Note: This is an edit of my earlier question: whether the max-clique problem in a $k$-partite graph is NP-hard, with $k$ being part of the input? As Austin pointed out in the comments, it is easy to see that the answer is trivially yes by a reduction from the general max-clique problem; any graph $G$ on $n$ vertices can be considered $n$-partite. The new question, however, is more specific and a reduction does not seem so obvious. For example, (and contrary to the original question) for $k=n$ one can easily check if an $n$-partite graph contains/is an $n$-clique. What about general $k$?

  • $\begingroup$ If k is part of the input, then this is exactly as hard as the maximum clique problem in arbitrary graphs (let k=n). If k is a fixed constant, then the problem is solvable in polynomial time (since the clique number will be bounded by a constant). $\endgroup$ Commented Mar 4, 2015 at 2:11
  • $\begingroup$ Of course.. silly me. $\endgroup$
    – megas
    Commented Mar 4, 2015 at 2:18
  • $\begingroup$ @AustinBuchanan I have changed the question to reflect a more specific problem I was interested in. Is the new question equally trivial? $\endgroup$
    – megas
    Commented Mar 4, 2015 at 3:10
  • $\begingroup$ @Saeed My comment was correct, according to the original question. Should I delete it to avoid future confusion? $\endgroup$ Commented Mar 6, 2015 at 22:24
  • $\begingroup$ @Austin Buchanan, yes your comment was correct but question changed (a lot) after your first ccomment and in yhe recent history of question was not obvious (except that one check very first one).
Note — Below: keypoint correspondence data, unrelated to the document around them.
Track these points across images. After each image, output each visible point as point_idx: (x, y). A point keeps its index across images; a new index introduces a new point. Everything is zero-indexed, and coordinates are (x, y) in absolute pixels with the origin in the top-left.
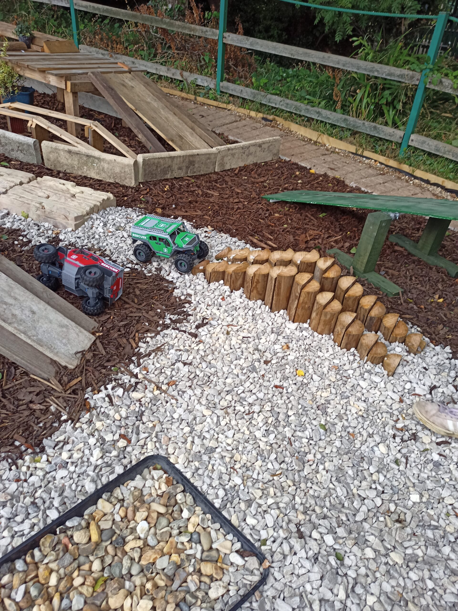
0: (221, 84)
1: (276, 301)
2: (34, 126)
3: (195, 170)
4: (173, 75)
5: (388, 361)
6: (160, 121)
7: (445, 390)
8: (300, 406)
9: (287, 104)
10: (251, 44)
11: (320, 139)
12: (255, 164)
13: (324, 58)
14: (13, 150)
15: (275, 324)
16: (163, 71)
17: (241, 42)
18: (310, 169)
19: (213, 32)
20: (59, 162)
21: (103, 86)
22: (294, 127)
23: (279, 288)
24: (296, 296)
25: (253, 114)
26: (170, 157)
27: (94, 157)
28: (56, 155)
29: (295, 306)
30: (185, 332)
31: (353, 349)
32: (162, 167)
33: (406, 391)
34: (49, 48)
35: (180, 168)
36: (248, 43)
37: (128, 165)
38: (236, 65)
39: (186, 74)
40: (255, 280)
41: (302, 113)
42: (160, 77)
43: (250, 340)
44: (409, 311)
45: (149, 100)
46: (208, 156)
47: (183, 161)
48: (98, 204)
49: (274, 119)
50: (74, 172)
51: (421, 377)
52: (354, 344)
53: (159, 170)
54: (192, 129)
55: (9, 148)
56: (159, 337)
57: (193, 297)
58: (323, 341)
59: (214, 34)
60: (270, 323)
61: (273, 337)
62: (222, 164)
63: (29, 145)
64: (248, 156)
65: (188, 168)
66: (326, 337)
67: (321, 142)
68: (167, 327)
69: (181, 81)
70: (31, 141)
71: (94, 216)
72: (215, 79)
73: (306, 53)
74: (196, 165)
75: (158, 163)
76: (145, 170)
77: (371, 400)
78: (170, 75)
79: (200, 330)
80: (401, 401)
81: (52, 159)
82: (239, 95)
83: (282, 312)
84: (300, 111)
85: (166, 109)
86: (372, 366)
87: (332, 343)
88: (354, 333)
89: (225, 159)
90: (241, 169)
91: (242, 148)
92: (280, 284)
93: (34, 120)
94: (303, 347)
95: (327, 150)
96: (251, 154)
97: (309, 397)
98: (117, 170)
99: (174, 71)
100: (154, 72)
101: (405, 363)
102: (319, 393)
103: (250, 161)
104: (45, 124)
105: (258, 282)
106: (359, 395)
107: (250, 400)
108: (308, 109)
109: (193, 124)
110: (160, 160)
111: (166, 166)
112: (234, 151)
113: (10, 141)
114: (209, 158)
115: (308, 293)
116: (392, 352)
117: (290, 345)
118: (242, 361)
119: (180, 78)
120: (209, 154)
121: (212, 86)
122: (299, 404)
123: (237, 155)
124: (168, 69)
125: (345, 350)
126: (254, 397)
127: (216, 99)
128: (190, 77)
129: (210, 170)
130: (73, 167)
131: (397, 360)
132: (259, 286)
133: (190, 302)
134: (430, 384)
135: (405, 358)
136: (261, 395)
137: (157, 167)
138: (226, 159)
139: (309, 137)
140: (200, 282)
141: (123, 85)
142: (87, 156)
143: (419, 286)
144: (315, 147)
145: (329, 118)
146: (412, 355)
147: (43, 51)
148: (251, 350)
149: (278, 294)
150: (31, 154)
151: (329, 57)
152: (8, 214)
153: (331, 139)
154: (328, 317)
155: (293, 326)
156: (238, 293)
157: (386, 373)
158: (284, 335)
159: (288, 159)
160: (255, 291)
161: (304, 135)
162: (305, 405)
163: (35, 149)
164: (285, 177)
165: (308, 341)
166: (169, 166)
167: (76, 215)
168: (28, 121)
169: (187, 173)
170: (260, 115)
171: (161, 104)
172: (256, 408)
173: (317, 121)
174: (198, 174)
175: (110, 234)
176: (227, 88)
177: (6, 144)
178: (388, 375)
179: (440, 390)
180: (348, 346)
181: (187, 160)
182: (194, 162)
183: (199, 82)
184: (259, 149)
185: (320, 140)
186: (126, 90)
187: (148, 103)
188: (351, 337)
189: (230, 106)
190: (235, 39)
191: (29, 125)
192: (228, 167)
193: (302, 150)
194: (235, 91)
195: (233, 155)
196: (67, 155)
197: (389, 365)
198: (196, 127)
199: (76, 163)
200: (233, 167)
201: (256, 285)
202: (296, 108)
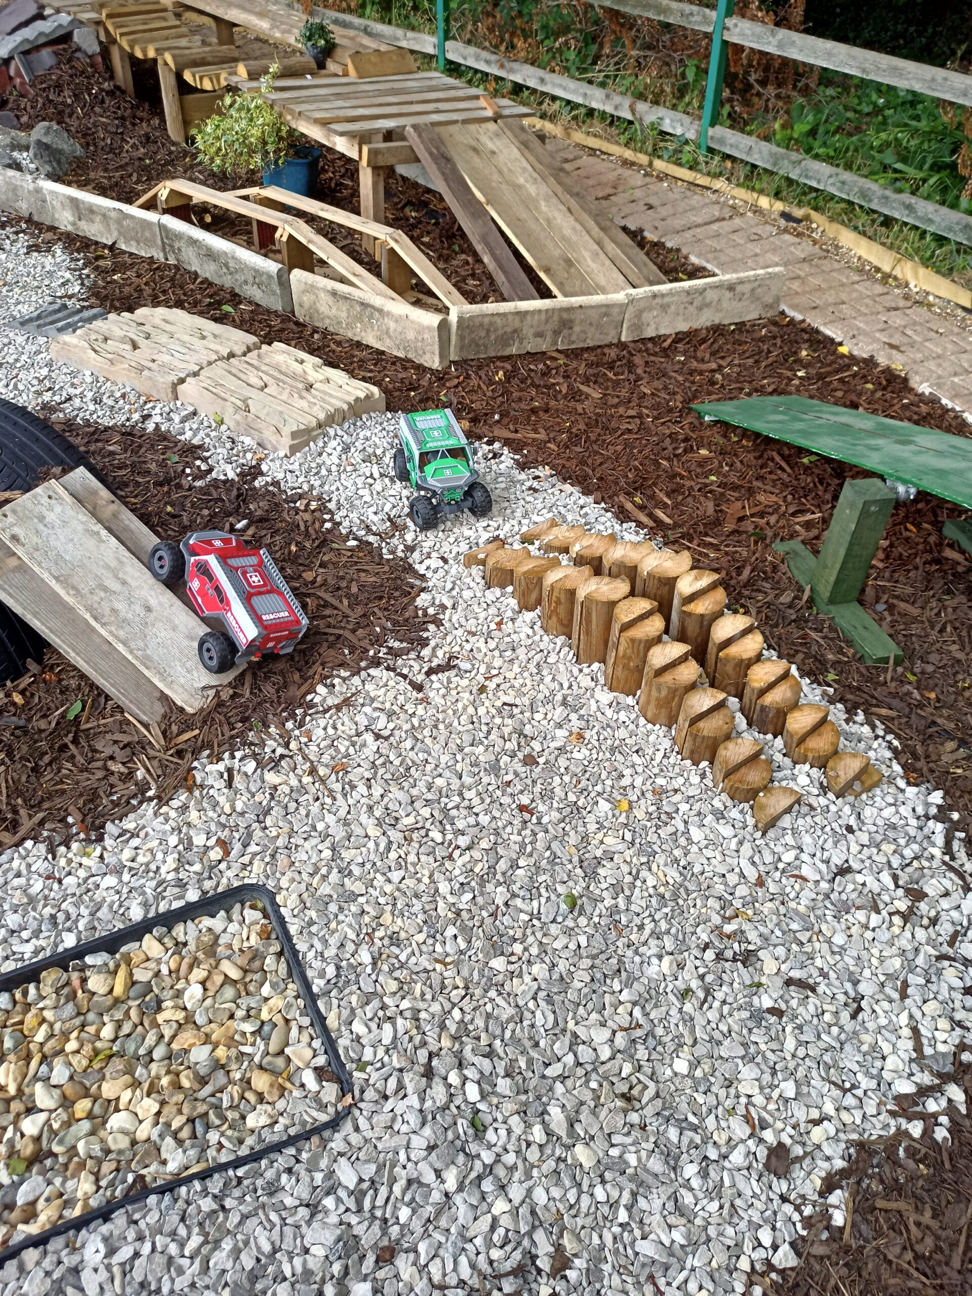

I deleted my comments as they are unrelated to question (I was really confused what is going on here). $\endgroup$
    – Saeed
    Commented Mar 7, 2015 at 8:48

2 Answers 2


This should be indeed NP-hard. And the construction is very similar to one that already worked for a similar question: Many-one reduction from inequality problem to equality problem.

From a graph $G=(V,E)$ and $k$ construct the graph $G'$ with vertex set $V \times \{1,\dots,k\}$ and edges between $(v,i)$ and $(w,j)$ if $(i \ne j)$ and $(v \ne w)$ and $(v,w) \in E$. It is easy to see that $G'$ is $k$-partite and it has a $k$-clique if and only if $G$ has.

  • $\begingroup$ This "graph blow-up" trick was very nice. Thank you very much. $\endgroup$
    – megas
    Commented Mar 4, 2015 at 7:23
  • $\begingroup$ Moreover, this construction is simply the microstructure of the CSP $K_k \to G$, i.e. Clique. $\endgroup$ Commented Mar 6, 2015 at 8:49

The book "Computers and Intractability" by Michael Garey and David S. Johnson contains a textbook NP-hardness proof for the $k$-clique problem. If you look into this proof, you will see that the constructed graph is in fact $k$-partite.

So you get NP-hardness of deciding the existence of $k$-clique in $k$-partite graphs for free.